In a paged memory system, every memory access by a program involves translating a virtual address to a physical address by looking up the Page Table. But the Page Table itself resides in main memory. This means every single memory access by a program requires TWO memory accesses: one to read the Page Table entry, and one to access the actual data. This doubles the effective memory access time!
The TLB solves this by caching recently used Page Table entries in a tiny, ultra-fast hardware cache inside the CPU.
The TLB Hit Ratio is the percentage of memory accesses that find the page mapping in the TLB. Modern TLBs achieve hit ratios of 99%+ despite holding only 64-1024 entries, because programs exhibit strong Locality of Reference.

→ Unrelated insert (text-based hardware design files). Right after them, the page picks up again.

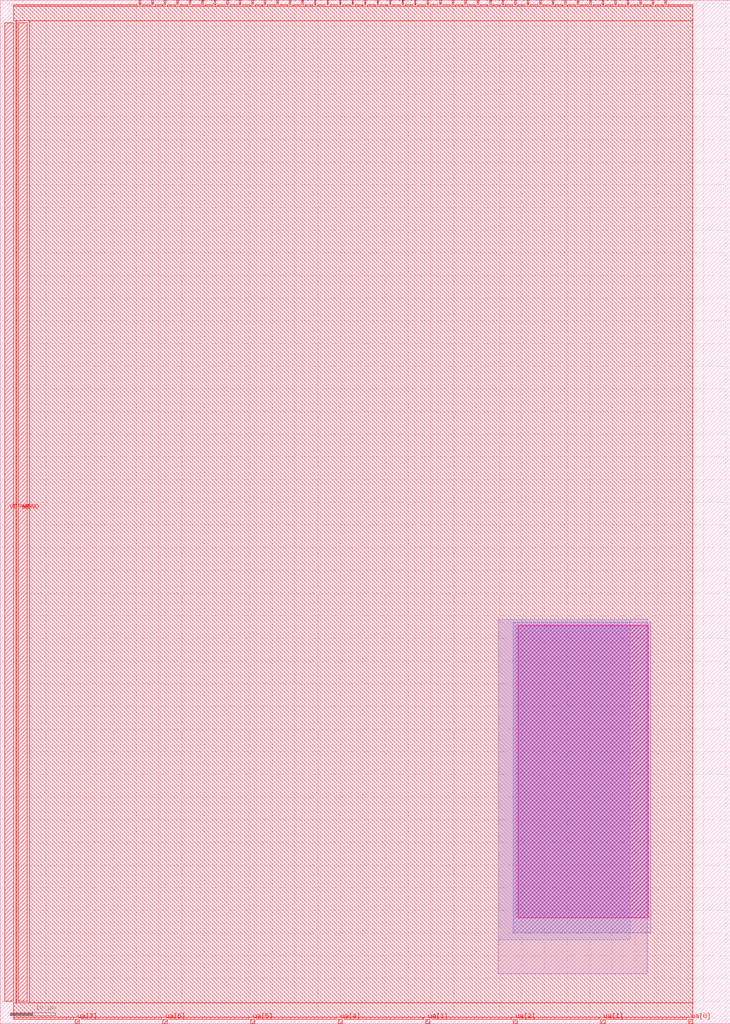
<source format=lef>
VERSION 5.7 ;
  NOWIREEXTENSIONATPIN ON ;
  DIVIDERCHAR "/" ;
  BUSBITCHARS "[]" ;
MACRO time_domain_comparator_its
  CLASS BLOCK ;
  FOREIGN time_domain_comparator_its ;
  ORIGIN 0.000 0.000 ;
  SIZE 161.000 BY 225.760 ;
  PIN clk
    DIRECTION INPUT ;
    USE SIGNAL ;
    ANTENNAGATEAREA 240.000000 ;
    PORT
      LAYER met4 ;
        RECT 143.830 224.760 144.130 225.760 ;
    END
  END clk
  PIN ena
    DIRECTION INPUT ;
    USE SIGNAL ;
    PORT
      LAYER met4 ;
        RECT 146.590 224.760 146.890 225.760 ;
    END
  END ena
  PIN rst_n
    DIRECTION INPUT ;
    USE SIGNAL ;
    PORT
      LAYER met4 ;
        RECT 141.070 224.760 141.370 225.760 ;
    END
  END rst_n
  PIN ua[0]
    DIRECTION INOUT ;
    USE SIGNAL ;
    ANTENNAGATEAREA 120.000000 ;
    PORT
      LAYER met4 ;
        RECT 151.810 0.000 152.710 1.000 ;
    END
  END ua[0]
  PIN ua[1]
    DIRECTION INOUT ;
    USE SIGNAL ;
    ANTENNAGATEAREA 120.000000 ;
    PORT
      LAYER met4 ;
        RECT 132.490 0.000 133.390 1.000 ;
    END
  END ua[1]
  PIN ua[2]
    DIRECTION INOUT ;
    USE SIGNAL ;
    PORT
      LAYER met4 ;
        RECT 113.170 0.000 114.070 1.000 ;
    END
  END ua[2]
  PIN ua[3]
    DIRECTION INOUT ;
    USE SIGNAL ;
    PORT
      LAYER met4 ;
        RECT 93.850 0.000 94.750 1.000 ;
    END
  END ua[3]
  PIN ua[4]
    DIRECTION INOUT ;
    USE SIGNAL ;
    PORT
      LAYER met4 ;
        RECT 74.530 0.000 75.430 1.000 ;
    END
  END ua[4]
  PIN ua[5]
    DIRECTION INOUT ;
    USE SIGNAL ;
    PORT
      LAYER met4 ;
        RECT 55.210 0.000 56.110 1.000 ;
    END
  END ua[5]
  PIN ua[6]
    DIRECTION INOUT ;
    USE SIGNAL ;
    PORT
      LAYER met4 ;
        RECT 35.890 0.000 36.790 1.000 ;
    END
  END ua[6]
  PIN ua[7]
    DIRECTION INOUT ;
    USE SIGNAL ;
    PORT
      LAYER met4 ;
        RECT 16.570 0.000 17.470 1.000 ;
    END
  END ua[7]
  PIN ui_in[0]
    DIRECTION INPUT ;
    USE SIGNAL ;
    PORT
      LAYER met4 ;
        RECT 138.310 224.760 138.610 225.760 ;
    END
  END ui_in[0]
  PIN ui_in[1]
    DIRECTION INPUT ;
    USE SIGNAL ;
    PORT
      LAYER met4 ;
        RECT 135.550 224.760 135.850 225.760 ;
    END
  END ui_in[1]
  PIN ui_in[2]
    DIRECTION INPUT ;
    USE SIGNAL ;
    PORT
      LAYER met4 ;
        RECT 132.790 224.760 133.090 225.760 ;
    END
  END ui_in[2]
  PIN ui_in[3]
    DIRECTION INPUT ;
    USE SIGNAL ;
    PORT
      LAYER met4 ;
        RECT 130.030 224.760 130.330 225.760 ;
    END
  END ui_in[3]
  PIN ui_in[4]
    DIRECTION INPUT ;
    USE SIGNAL ;
    PORT
      LAYER met4 ;
        RECT 127.270 224.760 127.570 225.760 ;
    END
  END ui_in[4]
  PIN ui_in[5]
    DIRECTION INPUT ;
    USE SIGNAL ;
    PORT
      LAYER met4 ;
        RECT 124.510 224.760 124.810 225.760 ;
    END
  END ui_in[5]
  PIN ui_in[6]
    DIRECTION INPUT ;
    USE SIGNAL ;
    PORT
      LAYER met4 ;
        RECT 121.750 224.760 122.050 225.760 ;
    END
  END ui_in[6]
  PIN ui_in[7]
    DIRECTION INPUT ;
    USE SIGNAL ;
    PORT
      LAYER met4 ;
        RECT 118.990 224.760 119.290 225.760 ;
    END
  END ui_in[7]
  PIN uio_in[0]
    DIRECTION INPUT ;
    USE SIGNAL ;
    PORT
      LAYER met4 ;
        RECT 116.230 224.760 116.530 225.760 ;
    END
  END uio_in[0]
  PIN uio_in[1]
    DIRECTION INPUT ;
    USE SIGNAL ;
    PORT
      LAYER met4 ;
        RECT 113.470 224.760 113.770 225.760 ;
    END
  END uio_in[1]
  PIN uio_in[2]
    DIRECTION INPUT ;
    USE SIGNAL ;
    PORT
      LAYER met4 ;
        RECT 110.710 224.760 111.010 225.760 ;
    END
  END uio_in[2]
  PIN uio_in[3]
    DIRECTION INPUT ;
    USE SIGNAL ;
    PORT
      LAYER met4 ;
        RECT 107.950 224.760 108.250 225.760 ;
    END
  END uio_in[3]
  PIN uio_in[4]
    DIRECTION INPUT ;
    USE SIGNAL ;
    PORT
      LAYER met4 ;
        RECT 105.190 224.760 105.490 225.760 ;
    END
  END uio_in[4]
  PIN uio_in[5]
    DIRECTION INPUT ;
    USE SIGNAL ;
    PORT
      LAYER met4 ;
        RECT 102.430 224.760 102.730 225.760 ;
    END
  END uio_in[5]
  PIN uio_in[6]
    DIRECTION INPUT ;
    USE SIGNAL ;
    PORT
      LAYER met4 ;
        RECT 99.670 224.760 99.970 225.760 ;
    END
  END uio_in[6]
  PIN uio_in[7]
    DIRECTION INPUT ;
    USE SIGNAL ;
    PORT
      LAYER met4 ;
        RECT 96.910 224.760 97.210 225.760 ;
    END
  END uio_in[7]
  PIN uio_oe[0]
    DIRECTION OUTPUT ;
    USE SIGNAL ;
    PORT
      LAYER met4 ;
        RECT 49.990 224.760 50.290 225.760 ;
    END
  END uio_oe[0]
  PIN uio_oe[1]
    DIRECTION OUTPUT ;
    USE SIGNAL ;
    PORT
      LAYER met4 ;
        RECT 47.230 224.760 47.530 225.760 ;
    END
  END uio_oe[1]
  PIN uio_oe[2]
    DIRECTION OUTPUT ;
    USE SIGNAL ;
    PORT
      LAYER met4 ;
        RECT 44.470 224.760 44.770 225.760 ;
    END
  END uio_oe[2]
  PIN uio_oe[3]
    DIRECTION OUTPUT ;
    USE SIGNAL ;
    PORT
      LAYER met4 ;
        RECT 41.710 224.760 42.010 225.760 ;
    END
  END uio_oe[3]
  PIN uio_oe[4]
    DIRECTION OUTPUT ;
    USE SIGNAL ;
    PORT
      LAYER met4 ;
        RECT 38.950 224.760 39.250 225.760 ;
    END
  END uio_oe[4]
  PIN uio_oe[5]
    DIRECTION OUTPUT ;
    USE SIGNAL ;
    PORT
      LAYER met4 ;
        RECT 36.190 224.760 36.490 225.760 ;
    END
  END uio_oe[5]
  PIN uio_oe[6]
    DIRECTION OUTPUT ;
    USE SIGNAL ;
    PORT
      LAYER met4 ;
        RECT 33.430 224.760 33.730 225.760 ;
    END
  END uio_oe[6]
  PIN uio_oe[7]
    DIRECTION OUTPUT ;
    USE SIGNAL ;
    PORT
      LAYER met4 ;
        RECT 30.670 224.760 30.970 225.760 ;
    END
  END uio_oe[7]
  PIN uio_out[0]
    DIRECTION OUTPUT ;
    USE SIGNAL ;
    PORT
      LAYER met4 ;
        RECT 72.070 224.760 72.370 225.760 ;
    END
  END uio_out[0]
  PIN uio_out[1]
    DIRECTION OUTPUT ;
    USE SIGNAL ;
    PORT
      LAYER met4 ;
        RECT 69.310 224.760 69.610 225.760 ;
    END
  END uio_out[1]
  PIN uio_out[2]
    DIRECTION OUTPUT ;
    USE SIGNAL ;
    PORT
      LAYER met4 ;
        RECT 66.550 224.760 66.850 225.760 ;
    END
  END uio_out[2]
  PIN uio_out[3]
    DIRECTION OUTPUT ;
    USE SIGNAL ;
    PORT
      LAYER met4 ;
        RECT 63.790 224.760 64.090 225.760 ;
    END
  END uio_out[3]
  PIN uio_out[4]
    DIRECTION OUTPUT ;
    USE SIGNAL ;
    PORT
      LAYER met4 ;
        RECT 61.030 224.760 61.330 225.760 ;
    END
  END uio_out[4]
  PIN uio_out[5]
    DIRECTION OUTPUT ;
    USE SIGNAL ;
    PORT
      LAYER met4 ;
        RECT 58.270 224.760 58.570 225.760 ;
    END
  END uio_out[5]
  PIN uio_out[6]
    DIRECTION OUTPUT ;
    USE SIGNAL ;
    PORT
      LAYER met4 ;
        RECT 55.510 224.760 55.810 225.760 ;
    END
  END uio_out[6]
  PIN uio_out[7]
    DIRECTION OUTPUT ;
    USE SIGNAL ;
    PORT
      LAYER met4 ;
        RECT 52.750 224.760 53.050 225.760 ;
    END
  END uio_out[7]
  PIN uo_out[0]
    DIRECTION OUTPUT ;
    USE SIGNAL ;
    ANTENNAGATEAREA 0.247500 ;
    ANTENNADIFFAREA 0.439000 ;
    PORT
      LAYER met4 ;
        RECT 94.150 224.760 94.450 225.760 ;
    END
  END uo_out[0]
  PIN uo_out[1]
    DIRECTION OUTPUT ;
    USE SIGNAL ;
    ANTENNAGATEAREA 0.247500 ;
    ANTENNADIFFAREA 0.439000 ;
    PORT
      LAYER met4 ;
        RECT 91.390 224.760 91.690 225.760 ;
    END
  END uo_out[1]
  PIN uo_out[2]
    DIRECTION OUTPUT ;
    USE SIGNAL ;
    PORT
      LAYER met4 ;
        RECT 88.630 224.760 88.930 225.760 ;
    END
  END uo_out[2]
  PIN uo_out[3]
    DIRECTION OUTPUT ;
    USE SIGNAL ;
    PORT
      LAYER met4 ;
        RECT 85.870 224.760 86.170 225.760 ;
    END
  END uo_out[3]
  PIN uo_out[4]
    DIRECTION OUTPUT ;
    USE SIGNAL ;
    PORT
      LAYER met4 ;
        RECT 83.110 224.760 83.410 225.760 ;
    END
  END uo_out[4]
  PIN uo_out[5]
    DIRECTION OUTPUT ;
    USE SIGNAL ;
    PORT
      LAYER met4 ;
        RECT 80.350 224.760 80.650 225.760 ;
    END
  END uo_out[5]
  PIN uo_out[6]
    DIRECTION OUTPUT ;
    USE SIGNAL ;
    PORT
      LAYER met4 ;
        RECT 77.590 224.760 77.890 225.760 ;
    END
  END uo_out[6]
  PIN uo_out[7]
    DIRECTION OUTPUT ;
    USE SIGNAL ;
    PORT
      LAYER met4 ;
        RECT 74.830 224.760 75.130 225.760 ;
    END
  END uo_out[7]
  PIN VDPWR
    DIRECTION INOUT ;
    USE POWER ;
    PORT
      LAYER met4 ;
        RECT 1.000 5.000 3.000 220.760 ;
    END
  END VDPWR
  PIN VGND
    DIRECTION INOUT ;
    USE GROUND ;
    PORT
      LAYER met4 ;
        RECT 4.000 5.000 6.000 220.760 ;
    END
  END VGND
  OBS
      LAYER nwell ;
        RECT 114.240 23.425 142.955 87.845 ;
      LAYER li1 ;
        RECT 113.740 23.425 143.455 87.665 ;
      LAYER met1 ;
        RECT 113.190 20.080 143.485 88.570 ;
      LAYER met2 ;
        RECT 109.850 11.025 142.665 89.255 ;
      LAYER met3 ;
        RECT 109.800 18.495 138.960 89.220 ;
      LAYER met4 ;
        RECT 3.000 224.360 30.270 224.760 ;
        RECT 31.370 224.360 33.030 224.760 ;
        RECT 34.130 224.360 35.790 224.760 ;
        RECT 36.890 224.360 38.550 224.760 ;
        RECT 39.650 224.360 41.310 224.760 ;
        RECT 42.410 224.360 44.070 224.760 ;
        RECT 45.170 224.360 46.830 224.760 ;
        RECT 47.930 224.360 49.590 224.760 ;
        RECT 50.690 224.360 52.350 224.760 ;
        RECT 53.450 224.360 55.110 224.760 ;
        RECT 56.210 224.360 57.870 224.760 ;
        RECT 58.970 224.360 60.630 224.760 ;
        RECT 61.730 224.360 63.390 224.760 ;
        RECT 64.490 224.360 66.150 224.760 ;
        RECT 67.250 224.360 68.910 224.760 ;
        RECT 70.010 224.360 71.670 224.760 ;
        RECT 72.770 224.360 74.430 224.760 ;
        RECT 75.530 224.360 77.190 224.760 ;
        RECT 78.290 224.360 79.950 224.760 ;
        RECT 81.050 224.360 82.710 224.760 ;
        RECT 83.810 224.360 85.470 224.760 ;
        RECT 86.570 224.360 88.230 224.760 ;
        RECT 89.330 224.360 90.990 224.760 ;
        RECT 92.090 224.360 93.750 224.760 ;
        RECT 94.850 224.360 96.510 224.760 ;
        RECT 97.610 224.360 99.270 224.760 ;
        RECT 100.370 224.360 102.030 224.760 ;
        RECT 103.130 224.360 104.790 224.760 ;
        RECT 105.890 224.360 107.550 224.760 ;
        RECT 108.650 224.360 110.310 224.760 ;
        RECT 111.410 224.360 113.070 224.760 ;
        RECT 114.170 224.360 115.830 224.760 ;
        RECT 116.930 224.360 118.590 224.760 ;
        RECT 119.690 224.360 121.350 224.760 ;
        RECT 122.450 224.360 124.110 224.760 ;
        RECT 125.210 224.360 126.870 224.760 ;
        RECT 127.970 224.360 129.630 224.760 ;
        RECT 130.730 224.360 132.390 224.760 ;
        RECT 133.490 224.360 135.150 224.760 ;
        RECT 136.250 224.360 137.910 224.760 ;
        RECT 139.010 224.360 140.670 224.760 ;
        RECT 141.770 224.360 143.430 224.760 ;
        RECT 144.530 224.360 146.190 224.760 ;
        RECT 147.290 224.360 152.710 224.760 ;
        RECT 3.000 221.160 152.710 224.360 ;
        RECT 3.400 4.600 3.600 221.160 ;
        RECT 6.400 4.600 152.710 221.160 ;
        RECT 3.000 1.400 152.710 4.600 ;
        RECT 3.000 1.000 16.170 1.400 ;
        RECT 17.870 1.000 35.490 1.400 ;
        RECT 37.190 1.000 54.810 1.400 ;
        RECT 56.510 1.000 74.130 1.400 ;
        RECT 75.830 1.000 93.450 1.400 ;
        RECT 95.150 1.000 112.770 1.400 ;
        RECT 114.470 1.000 132.090 1.400 ;
        RECT 133.790 1.000 151.410 1.400 ;
  END
END time_domain_comparator_its
END LIBRARY


</source>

EAT = h × (t_TLB + t_mem) + (1 - h) × (t_TLB + 2 × t_mem)
Where $h$ is the hit ratio, t_TLB is the TLB lookup time, and t_mem is the memory access time.
With a 99% hit ratio, t_TLB = 1ns, t_mem = 100ns: EAT = 0.99 × 101 + 0.01 × 201 = 102.0 ns. Nearly as fast as a single memory access!
When the OS switches from Process A to Process B, Process B has a completely different address space (different Page Table). The TLB entries from Process A are now invalid. The OS must either flush the entire TLB (expensive, causes many TLB misses) or use Address Space Identifiers (ASIDs) to tag each TLB entry with a process ID, allowing entries from multiple processes to coexist.
When the TLB is full and a new entry must be loaded, an old entry is evicted. Common policies: LRU (Least Recently Used) or Random replacement.